◆ Source document

In addition to writing historical novels from the perspective of a native Hawaiian, Bill enjoys giving talks about Hawaiian history with anyone wanting to learn more about this great state and native Hawaiians. You're welcome to contact Bill to set up a time and date. No charge. A beautiful PowerPoint slide show plus a chant and some singing create a lively talk.
Rainbows Over Kapaa, From Poi to Pineapple, Hawaiian Sovereignty, Kauai Kids in Peace and WW II, Hawaii in War and Peace, and the novel series of Grant Kingsley (Cult of Ku, a murder mystery; Crime & Punishment in Hawaii; and (new) Terrorism in Paradise), and John Tana (An Adventure Novel of Old Hawaii; Gods, Ghosts and Kahuna on Kauai; and Hawaiian Rebellions); Splintered Paddle, a novel of Kamehameha the Great, and Conquest, a sequel. DVDs of the talks are available at $20 each at the Kauai Historical Society, Lihue. Contact Bill to arrange a talk for your group.
"I saw a side of Kauai tourists never notice," said one reader.
"I read a chapter a day from his memoirs to my classes who loved his stories of the old days. I love his books."

◆ Data for processing
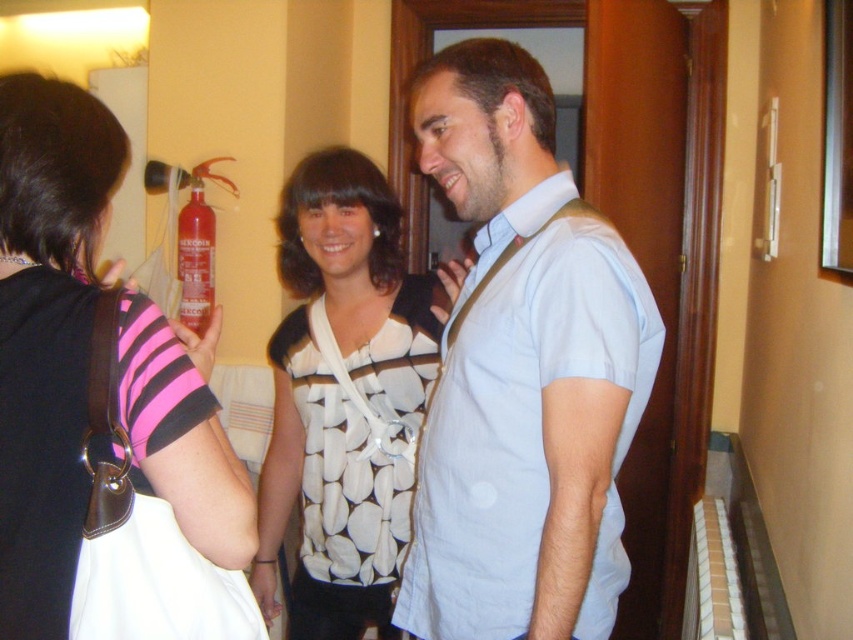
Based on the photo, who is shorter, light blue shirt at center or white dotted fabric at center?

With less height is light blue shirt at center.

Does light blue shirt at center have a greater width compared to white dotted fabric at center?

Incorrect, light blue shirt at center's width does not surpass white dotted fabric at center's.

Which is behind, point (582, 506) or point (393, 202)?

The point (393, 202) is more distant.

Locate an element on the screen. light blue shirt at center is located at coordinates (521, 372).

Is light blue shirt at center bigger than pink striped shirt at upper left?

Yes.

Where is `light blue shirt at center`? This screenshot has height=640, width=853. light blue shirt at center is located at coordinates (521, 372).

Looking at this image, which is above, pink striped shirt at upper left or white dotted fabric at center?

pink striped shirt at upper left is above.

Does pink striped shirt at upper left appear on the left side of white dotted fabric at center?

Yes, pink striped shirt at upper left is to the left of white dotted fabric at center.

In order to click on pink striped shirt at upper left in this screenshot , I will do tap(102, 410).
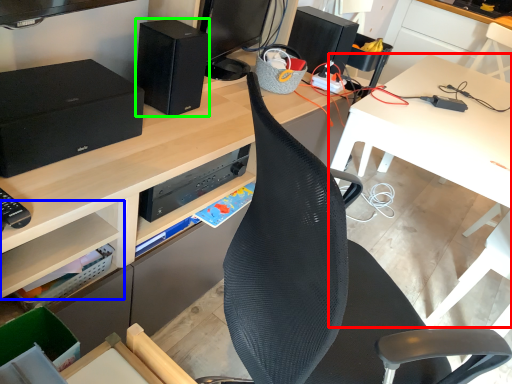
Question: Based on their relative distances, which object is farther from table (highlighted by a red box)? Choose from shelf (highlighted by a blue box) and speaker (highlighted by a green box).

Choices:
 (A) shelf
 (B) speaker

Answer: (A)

◆ Exercise set
**A)** Reproduce all of the entries in Block 1 word for word, omitting the picture placeholders.
**B)** Continue the text about Bill's Hawaiian history talks and novels, picking up after its final sentence.

◆ Results by task
**A)**
Based on the photo, who is shorter, light blue shirt at center or white dotted fabric at center?

With less height is light blue shirt at center.

Does light blue shirt at center have a greater width compared to white dotted fabric at center?

Incorrect, light blue shirt at center's width does not surpass white dotted fabric at center's.

Which is behind, point (582, 506) or point (393, 202)?

The point (393, 202) is more distant.

Locate an element on the screen. light blue shirt at center is located at coordinates (521, 372).

Is light blue shirt at center bigger than pink striped shirt at upper left?

Yes.

Where is `light blue shirt at center`? This screenshot has height=640, width=853. light blue shirt at center is located at coordinates (521, 372).

Looking at this image, which is above, pink striped shirt at upper left or white dotted fabric at center?

pink striped shirt at upper left is above.

Does pink striped shirt at upper left appear on the left side of white dotted fabric at center?

Yes, pink striped shirt at upper left is to the left of white dotted fabric at center.

In order to click on pink striped shirt at upper left in this screenshot , I will do tap(102, 410).
Question: Based on their relative distances, which object is farther from table (highlighted by a red box)? Choose from shelf (highlighted by a blue box) and speaker (highlighted by a green box).

Choices:
 (A) shelf
 (B) speaker

Answer: (A)

**B)**
"I learn so much about the Hawaiian story while reading his novels because Bill weaves the history into the fast-paced stories."
"Bill's voice is so deep and beautiful, I loved his singing, and his chanting made my skin tingle."
Bill served as President of the Kauai Historical Society,served on the State of Hawaii Juvenile Justice Advisory Committee, and serves on the board of Hale Opio, a social services agency, and the Kauai Native Hawaiian Chamber of Commerce. He was honored by his high school, Kamehameha Schools, as Most Distinguished Alumnus in 2020.
Forbes Magazine designated Kapaa as "Among the 15 Prettiest Towns in America" in Sept. 2013.
A Word from the Author
I was lucky to be born on a tiny dot in the Pacific Ocean called Kauai, Hawaii. I graduated from Kamehameha High School and Stanford University and its law school, then practiced law and became a judge in California.
I'm back home living in my mother's old house by the ocean. My wife, Judie, and I have a lot of fun creating the books and talks. I love history. My formative years were impacted by the Pearl Harbor bombing and living on an island with thousands of GIs under martial law. My first three are memoirs describing the pre-war and war years in the islands.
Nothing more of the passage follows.